In her time—the 4th century CE—Hypatia was one of the most famous philosophers in Alexandria, and indeed in the ancient world. She studied and taught mathematics, astronomy, and philosophy; under her leadership, the Alexandrian School was highly prestigious, right up there with the Academy of Athens. Students came from far and wide, and from a variety of faith traditions: some were Christians, some Jews, and some Pagans like Hypatia herself.
Hypatia was a Neo-Platonist. Drawing on Plotinus and others, Hypatia taught her students about a purely intellectual divine force at the heart of the universe, termed “the One”; by living lives of contemplation, Hypatia believed, we could bring ourselves closer to this origin of all our souls.
This version of Neo-Platonism wasn’t particularly offensive to early Christians; in fact, most of her students were Christians, and one of them, Synesius, even wrote a series of hymns that seemed to bring together Neo-Platonism and Christianity. Synesius described the divine as having three different aspects—one heavenly, one angelic, and one earthly—just like the Christian trinity.
It's true that there was a rival branch of Neo-Platonism which emphasized rituals, including animal sacrifice, and for obvious reasons, Christians drew the line at sacrificing an animal to pagan gods. But Hypatia’s version of Neo-Platonism was less about rituals and more about cultivating virtues, the kind that allow you to transcend the physical and experience the One.
This background makes her death, at the hands of extremist Christians, all the more tragic. Cyril, the bishop of Alexandria, who wanted to take down the Roman governor Orestes. Since Hypatia was a friend and advisor to Orestes, and was powerful, Cyril decided to spread vicious rumors about her; these rumors eventually got her killed.

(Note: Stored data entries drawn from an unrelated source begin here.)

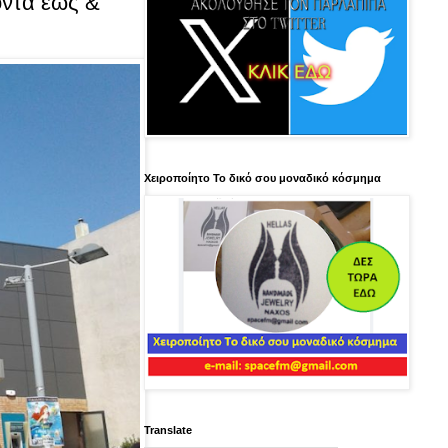
όντα έως &
Χειροποίητο Το δικό σου μοναδικό κόσμημα
Translate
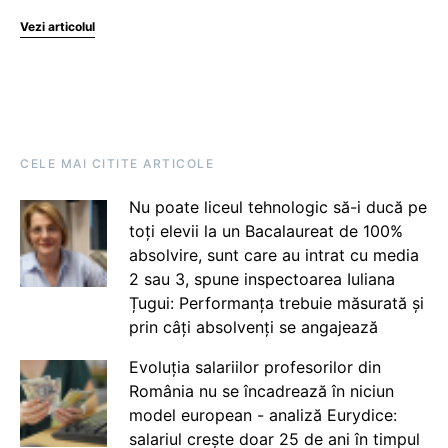
Vezi articolul
CELE MAI CITITE ARTICOLE
Nu poate liceul tehnologic să-i ducă pe
toți elevii la un Bacalaureat de 100%
absolvire, sunt care au intrat cu media
2 sau 3, spune inspectoarea Iuliana
Țugui: Performanța trebuie măsurată și
prin câți absolvenți se angajează
Evoluția salariilor profesorilor din
România nu se încadrează în niciun
model european - analiză Eurydice:
salariul crește doar 25 de ani în timpul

Hypatia’s legacy lives on, however. She was a powerful intellectual figure; she had a unified philosophical system; she ran one of the most prestigious schools in the ancient world; and she accomplished all that as a woman in a male-dominated field. She’s remained an inspiration to female philosophers throughout the ages. (There’s a journal named after her—and even a recent movie based on her life!)
Hypatia wasn’t entirely alone, of course, in the ancient world: there were other prominent female philosophers at this point in history, including Pandrosion of Alexandria, Sosipatra of Pergamon, and Asclepigenia of Athens. But these philosophers have never been given the same attention as their male counterparts. In spite of the movie, Hypatia is still not a household name like Plato or Aristotle—which is exactly why we’re doing this series on Wise Women. We’ll be celebrating sixteen unsung heroines of philosophy, from Hypatia in the 4th century to Judith Jarvis-Thompson in the 20th and 21st. Their philosophy has sometimes been overlooked and often under-rated—but not around here!